The problems are known, but the issue is whether they are being addressed with the attentiveness and urgency that many of them deserve. Efforts have been made to support farmers. Market surveys by NGMC have helped to find export markets. Farmers have also received support with cold storage facilities and general advice on how to package and sell their produce. Despite the official support, problems persist. Persons close to the sector have identified a series of difficulties that undermine the motivation and performance of farmers.

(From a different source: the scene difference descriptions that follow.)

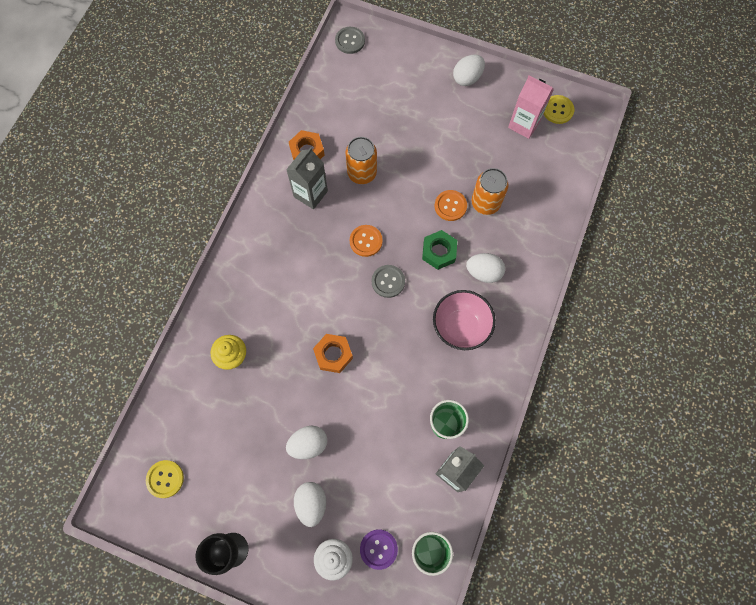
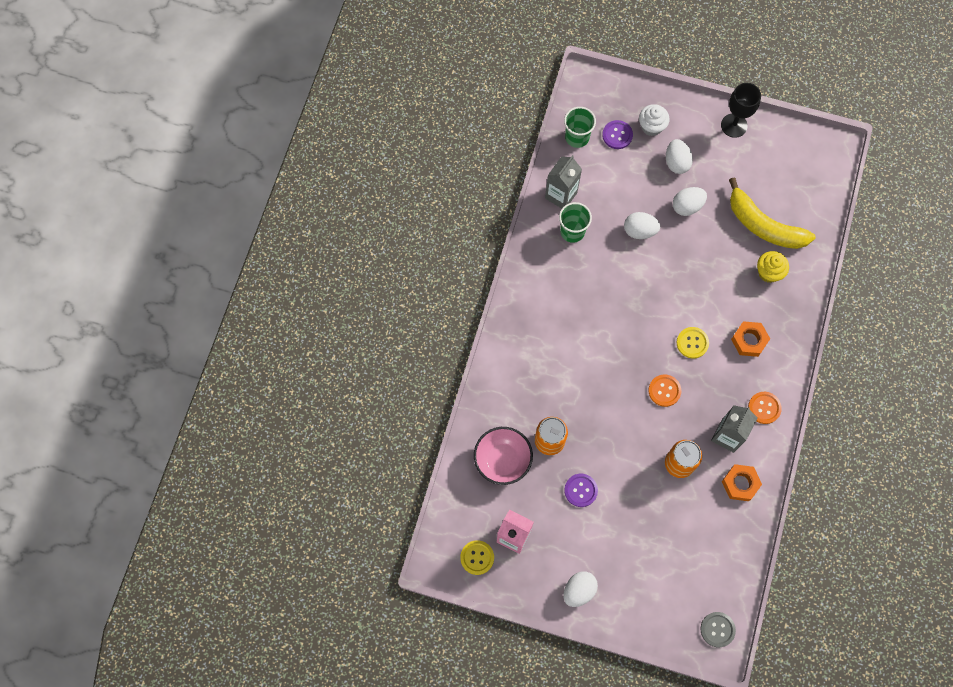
camera: 175 degrees right, 0 degrees up
(165, 479) = (801, 170): yellow button -> yellow button (692, 343)
(225, 412) = (763, 225): none -> yellow banana
(333, 355) = (678, 281): orange nut -> orange nut (749, 340)
(388, 281) = (637, 352): grey button -> none
(439, 252) = (592, 386): green nut -> none
(450, 206) = (584, 435): orange button -> orange button (764, 408)
(458, 157) = (580, 490): none -> purple button
(460, 327) = (565, 315): pink bowl -> pink bowl (502, 460)
(483, 272) = (547, 369): white egg -> white egg (639, 231)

There is evidence that some farming communities might be suffering severe labour shortages arising from high levels of labour mobility between industries. Farming is tough and production methods in Guyana do not always use technology that could lighten the burden of labour. Workers are therefore opting for industries in and out of Guyana that offer better wages for their labour. Discussions also reveal that farmers are finding crop care and management too costly. They need help and are not getting it fast enough. Farmers are being turned off too by bad weather, disease, pest infestation and the continuing problem of access to finance. A major concern in many communities is the deplorable condition of drainage and irrigation facilities. The slow pace at which the issue of drainage and irrigation is being addressed leaves many farmers reluctant to invest time and energy in more rational production methods. Add to that improper access roads and lack of transportation and one begins to see the likelihood that the ‘Grow More Food’ drive would not succeed. One factor that many experts are silent about is the diversion of produce to serve as ‘packaging’ for the illegal drug trade. No one seems to be linking this practice to the market problems of the sector.
A chance of succeeding
Perhaps one of the biggest challenges comes from the farmers themselves where their production strategies lead to deep peaks and troughs of supply and as such the rise and fall of prices. This happens when farmers do not practise what some experts refer to as staggered cultivation, a situation where they fail to mix crops with differing gestation periods on a given acreage during production. Very often farmers appear over zealous to catch the high prices of a particular commodity and tend to adopt an all-or-nothing strategy that often works against them. Some farmers have begun to examine their sector from a holistic viewpoint and are rethinking their overall production, operational and management strategies and practices. They are examining the use of alternative production structures like the co-operative, the planning of their production and the sourcing of inputs so as to change the cost structure and cost level to help improve cash flow and profitability. They are also looking at their marketing practices to improve their chances of success. One could only hope that the persons responsible for managing the sector would support these and other efforts in order to give the ‘Grow More Food’ drive a chance of succeeding and to bring agriculture out of its crisis.